“”Irrational exuberance”” was the catchphrase of the 2000 stock market meltdown. Despite the overwhelming faith in markets as democratized, decentralized forms of collective wisdom, the high-tech stock bubble grew and grew. Few saw the impending pop.
The same could be said of Sept. 11. Despite some casual lip service paid to Osama bin Laden by both the Clinton and Bush administrations, few thought he would or could carry out an attack as brazen as destroying the World Trade Center. The clues were there. The foresight was not.
The go-go ’90s were essentially brought to a close with two successive bouts of irrational exuberance. So were the go-go teens.
In June 1914, within days of World War I, the rate on British consols (the period’s benchmark securities) was a languid 3.6 percent, which certainly didn’t foretell impending doom. Inflation had averaged an innocuous 1 percent for the previous 25 years. The years immediately before the war were marked by technological innovation, increased global interconnectedness and economic growth. War was almost deemed obsolete.
Niall Ferguson, a Harvard historian, finds this disconnect between geopolitics and economics especially troubling. Just before World War I, none of the economic benchmarks showed anything out of the ordinary. Virtually until war broke out, “”the most well-informed people in Europe thought … that there was not going to be war.””
In today’s global economy, the similarities are striking. New York Times columnist Thomas Friedman has offered theories of conflict prevention based upon where McDonald’s sets up shop and, more recently, where Dell disseminates its supply chain. Despite the languishing of Europe, the world economy is buoyed by the rise of Asia and the nearly inexplicable resilience of the American economy. There are global imbalances certainly, but the feeling that there is smooth sailing ahead is prevalent.
Of course, that very well might be the case. Global capitalism works rather well. The intellectual underpinnings of the system – open markets, freedom of choice, placement of the individual before the state – are strong and stable.
But history shows that confidence in a global structure does not ensure its longevity. More than ever before, scholars are looking for threats to this system, seeking to uphold it.
The most recent crossing of paths has been the intersection of environmentalism and national security. Friedman calls these folks the “”geo-greens:”” geopolitical environmentalists. But this isn’t some fad. It extends to the highest echelons.
In late January, a conference was held in Washington, D.C., to promote plug-in hybrid vehicles as the silver bullet to America’s oil addiction. Environmentalists, national security hawks, futurists, politicians and business executives were there. The event brought together the likes of Jim Woolsey, Clinton’s former CIA chief, and Sen. Orrin Hatch, the decidedly un-green conservative senator from Utah – both responding to a common threat.
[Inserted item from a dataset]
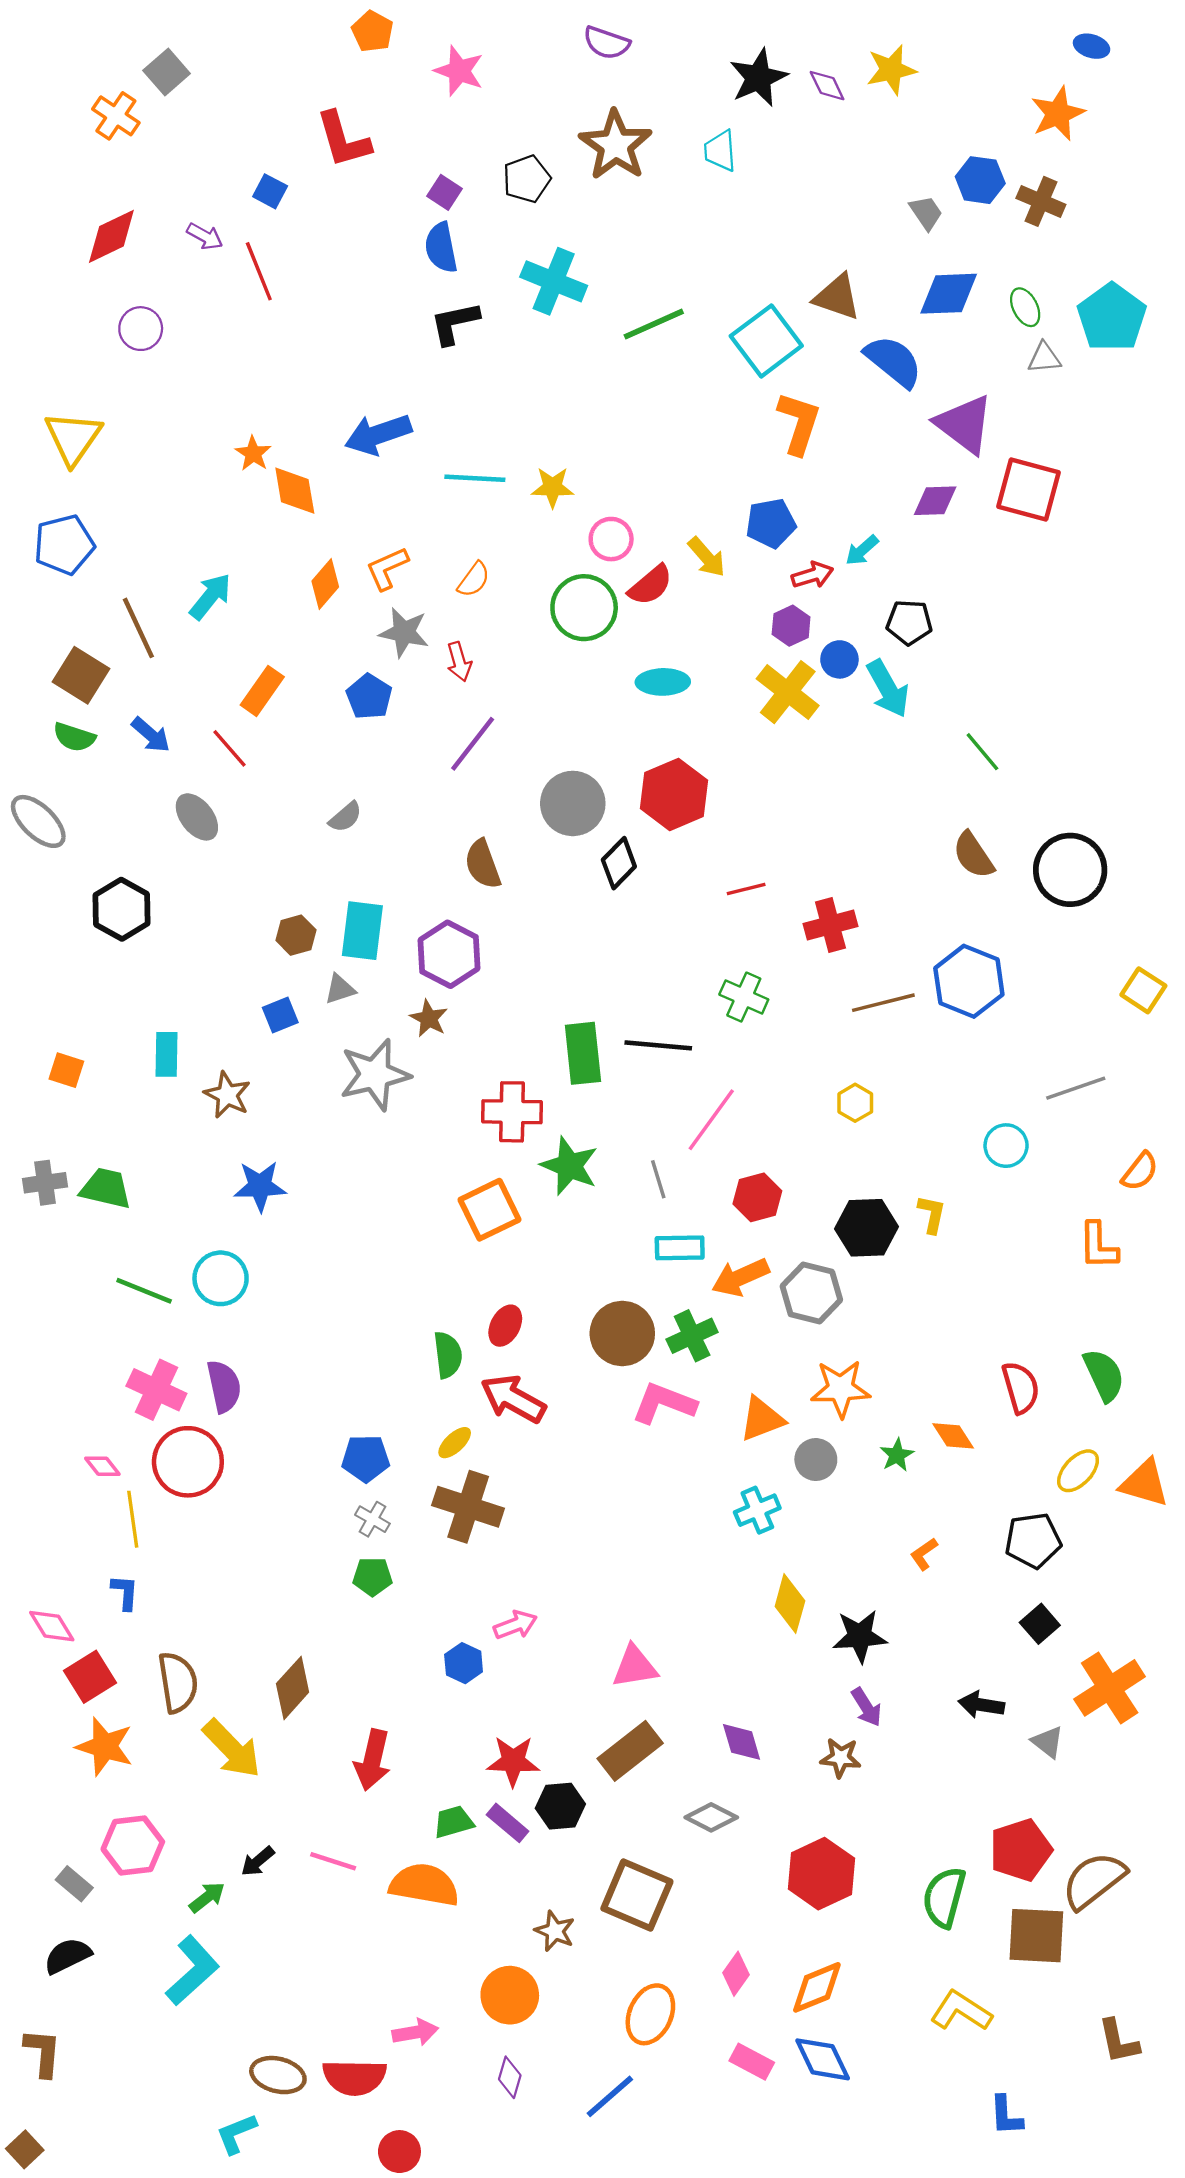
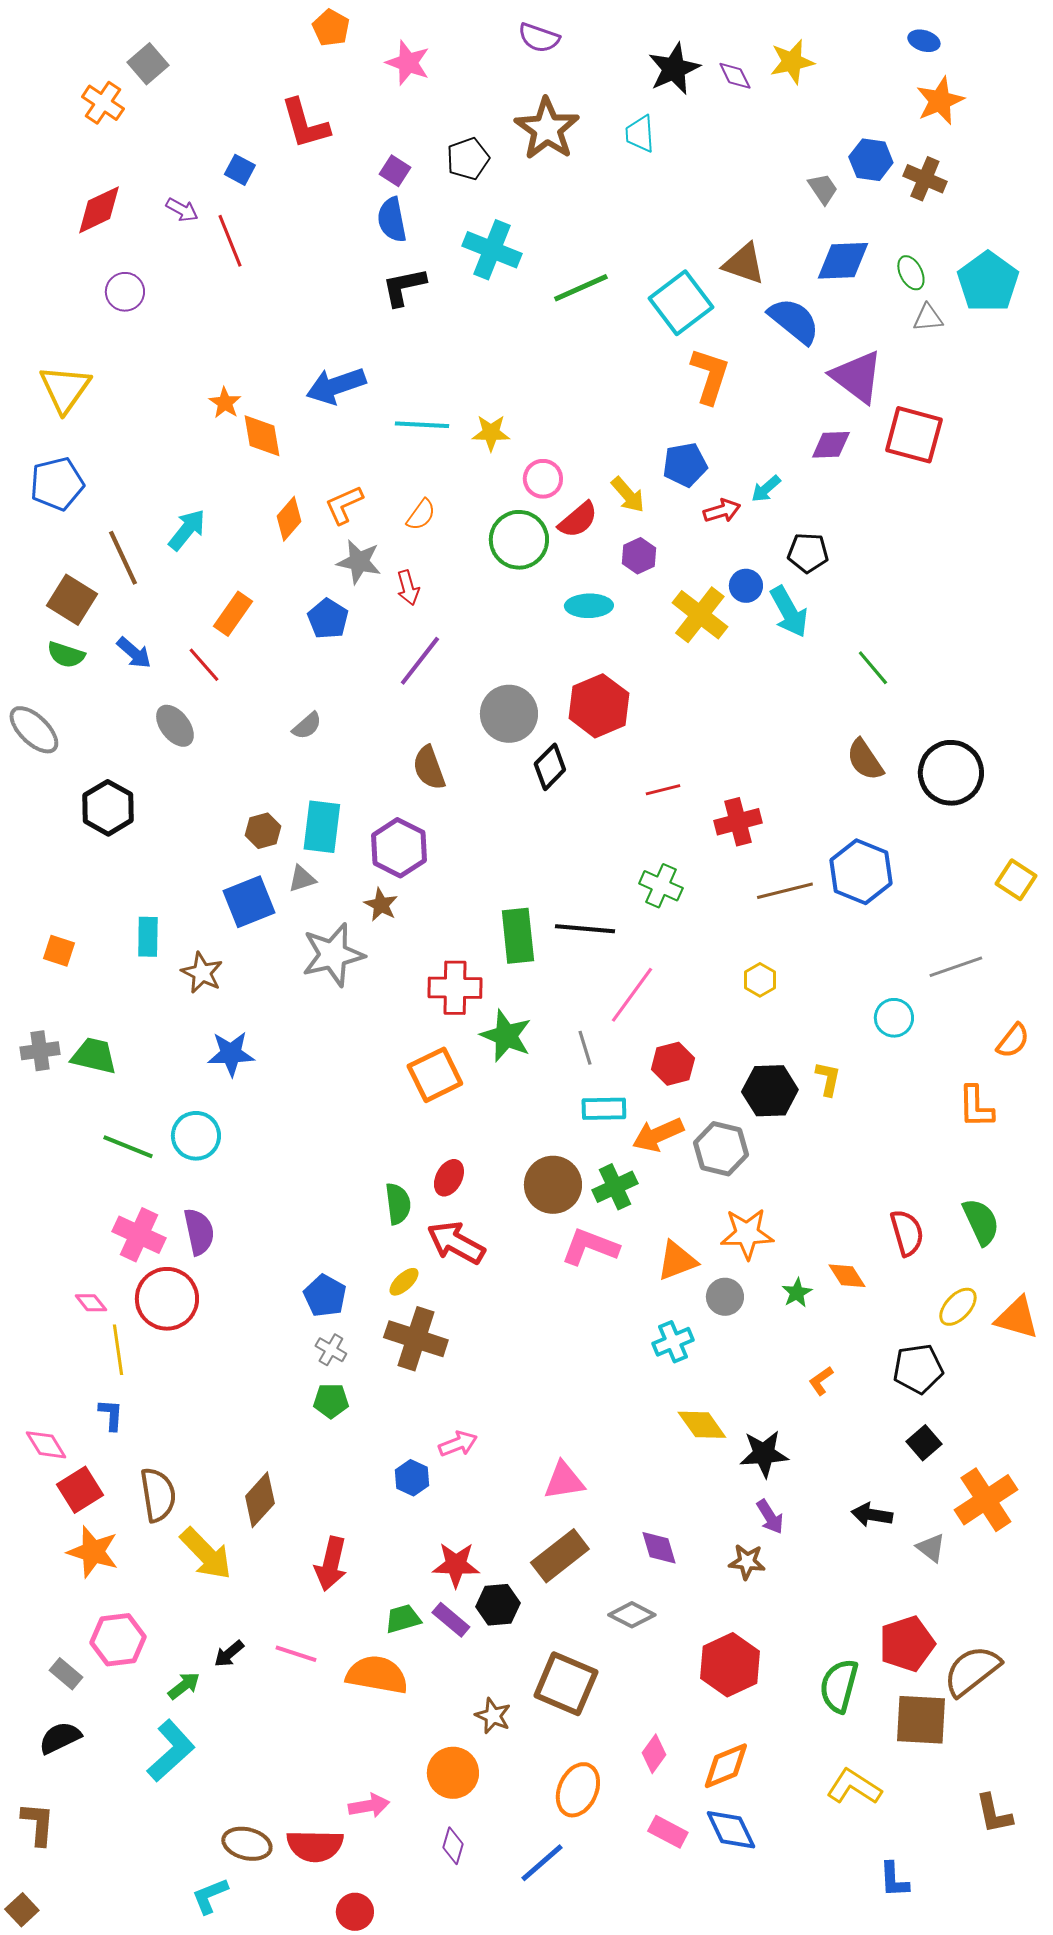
blue ellipse: (1092, 46) -> (924, 41), moved
purple hexagon: (791, 626) -> (639, 556), moved
blue square: (280, 1015) -> (249, 902), size x1.6
blue pentagon: (366, 1458) -> (325, 1296), turned 30
yellow diamond: (790, 1604) -> (702, 1425), turned -51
The current exuberance claims that globalization will make war obsolete. But oil is not a globalized commodity. In opposition to digital information, oil is geographically constrained, and a vast majority of supplies are controlled through state-owned companies. Oil is the foundation of the 21st-century global economy, but that foundation is still stuck in the 19th-century mercantilist mindset.
As unglobalized supplies dwindle, war will follow. We’ve already seen this transpire in Iraq. We may yet see it again in Iran.
Hence the recent love affair between national security hawks and tree huggers. Natural resources can never fully participate in a globalized economy. Therefore, the need arises to restructure our relation to them, especially oil. Environmentalists have been arguing this for years, but with the recent endorsement of the national security community, the political will may become unstoppable.
All the better. The global capitalist system is the best we’ve done to harness individual enterprise for the good of society. It ought to be preserved. To do so, we have to kick the oil habit.
Otherwise, our blind faith in globalization may just be another bout of irrational exuberance.